Greece needs money fast.
The heavily indebted country has postponed a payment to the International Monetary Fund, underlining how urgently it needs its creditors to release more bailout funds to avoid default and possible exit from the eurozone.
Athens was supposed to pay the IMF about 300 million euros on Friday, but said Thursday it would bundle all the payments due this month into one. That means Greece now owes the fund 1.54 billion euros ($1.7 billion) by June 30.
IMF rules allow borrowers to combine payments of principal due in a calendar month, but the provision has been used only once before — by Zambia in the mid-1980s.
Greece has survived for nine months without access to the final 7.2 billion euro ($7.9 billion) tranche of its 240 billion euro bailout. But only by forcing local government and other public bodies to hand over cash reserves, and by tapping an emergency account at the IMF.
The country’s five-year debt crisis deepened early this year when a new anti-austerity government insisted on renegotiating the terms of the biggest international bailout in history. That rescue kept Greece in the euro, but helped drive the economy deep into recession and unemployment to record levels.
Other eurozone countries — which now hold most of Greece’s debt — and the IMF agreed to continue talking, but won’t release the remaining cash until Greece agrees to budget targets and economic reforms.
German Chancellor Angela Merkel held emergency talks this week with top officials from the IMF and European Central Bank to craft a proposal to break the deadlock. But discussions with Greek Prime Minister Alexis Tsipras failed to produce a breakthrough.

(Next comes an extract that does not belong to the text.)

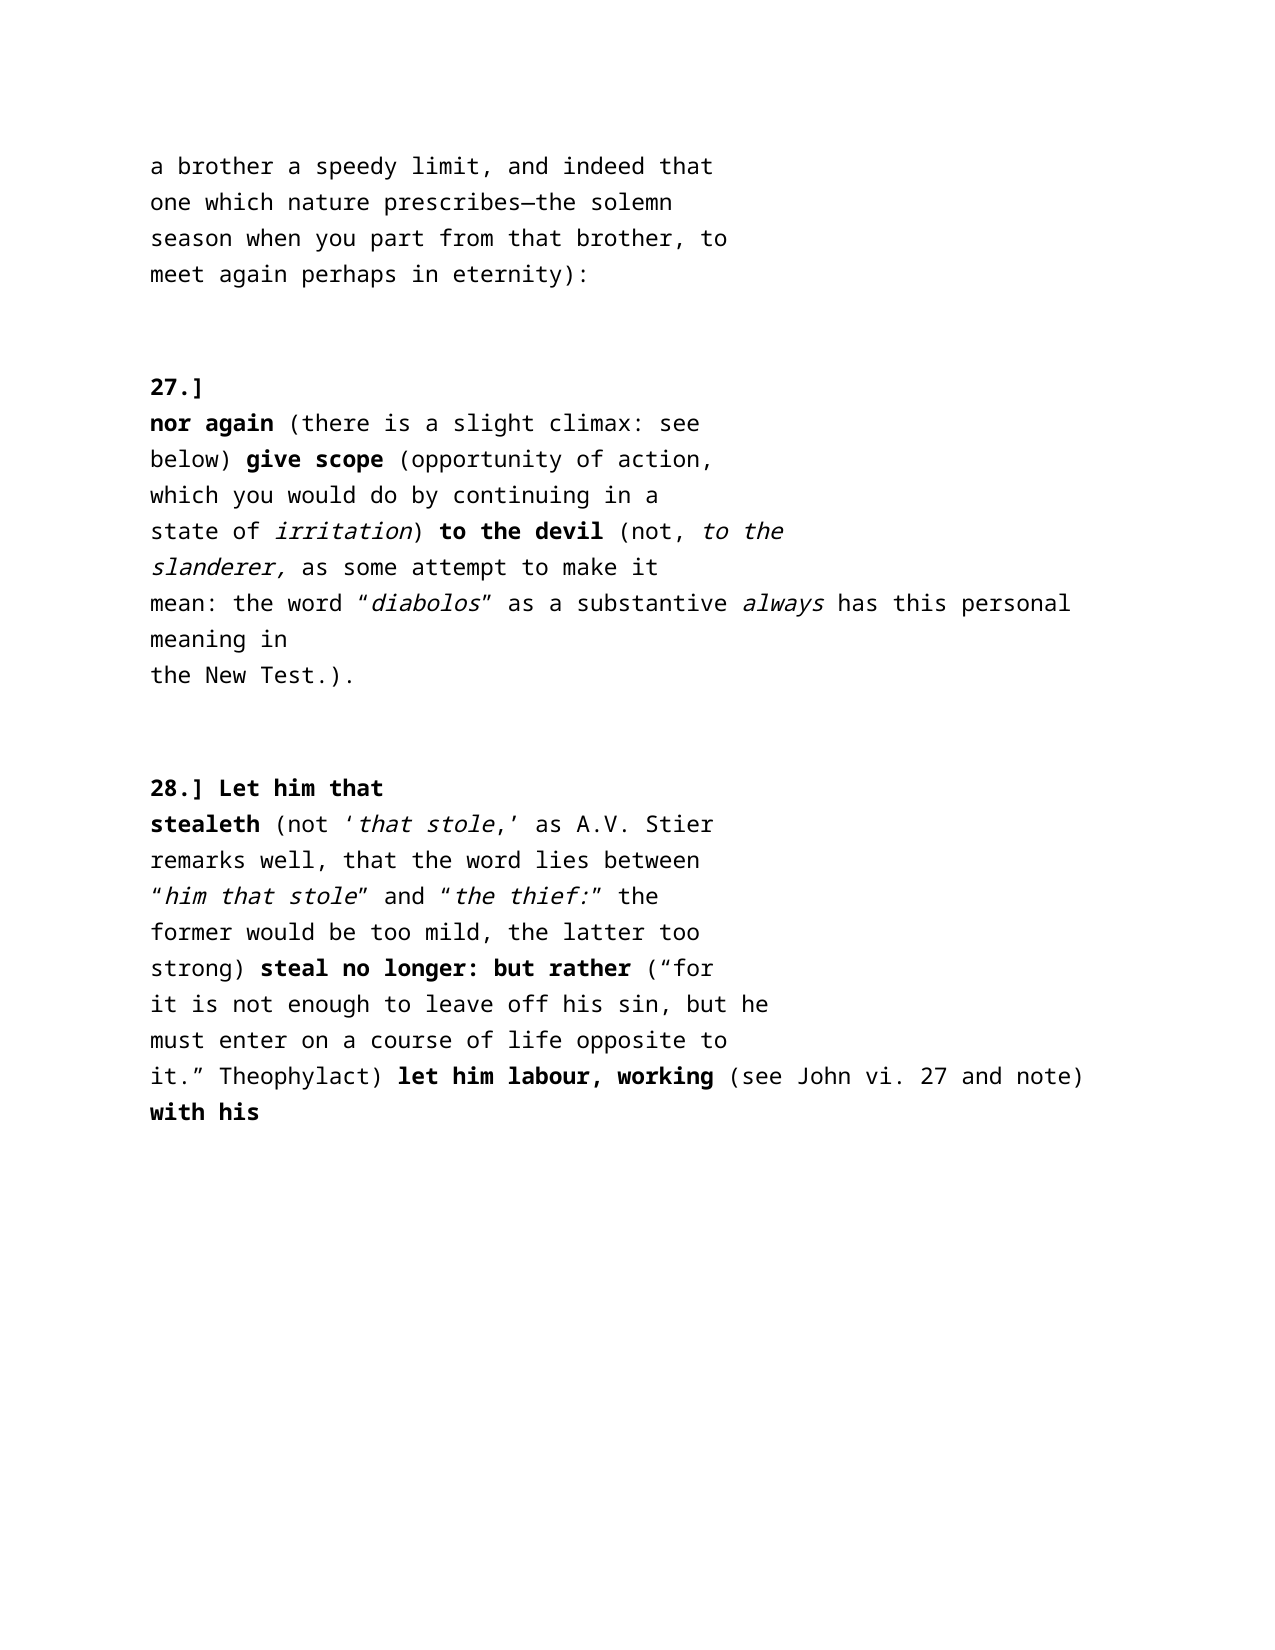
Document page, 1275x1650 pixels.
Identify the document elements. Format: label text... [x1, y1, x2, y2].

text 27.] nor again (there is a slight climax: see below) give scope (opportunity of action, which you would do by continuing in a state of irritation) to the devil (not, to the slanderer, as some attempt to make it mean: the word “diabolos” as a substantive always has this personal meaning in the New Test.). [150, 371, 1125, 690]
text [150, 150, 1125, 289]
text 28.] Let him that stealeth (not ‘that stole,’ as A.V. Stier remarks well, that the word lies between “him that stole” and “the thief:” the former would be too mild, the latter too strong) steal no longer: but rather (“for it is not enough to leave off his sin, but he must enter on a course of life opposite to it.” Theophylact) let him labour, working (see John vi. 27 and note) with his [150, 772, 1125, 1193]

Analysts said the decision to delay the IMF payment marked a significant escalation in the crisis. Just hours earlier, Tsipras had signaled it would go through.
“It is quite a quick and surprising U-turn that takes it to another level, really,” said Raoul Ruparel, the co-director of independent think tank Open Europe.
Ruparel said the decision could reflect tensions within Greece over how to use the government’s rapidly diminishing government funds.
“I think they probably have the money … but they don’t want to risk paying [the IMF] and then not having enough money to pay wages and pensions.”
News of the IMF postponement rattled markets — the Dow extended its losses by about 75 points.
Greece has been unable to borrow from international bond markets, and if the bailout expires at the end of June without a new creditor agreement, the country will be on its own financially. And it owes another four billion euros to the ECB and IMF in July.
The uncertainty over Greece’s financial position has snuffed out a tentative economic recovery. Savers have pulled billions of euros from Greek banks — leaving the banks dependent on emergency funding from the ECB.
Unless an agreement with Europe and the IMF comes soon, Greece risks a new bank run and could be forced to introduce limits on how much cash Greeks can withdraw from their account or take out of the country.
With its banking system tottering, and the economy in recession again, the government may then have no choice but to issue IOUs — in effect a parallel currency to the euro — to pay its domestic bills.
At some point those notes would have to be converted into cash, and that’s when Athens may have to abandon the euro and print its own money.
— Ivana Kottasova contributed to this article.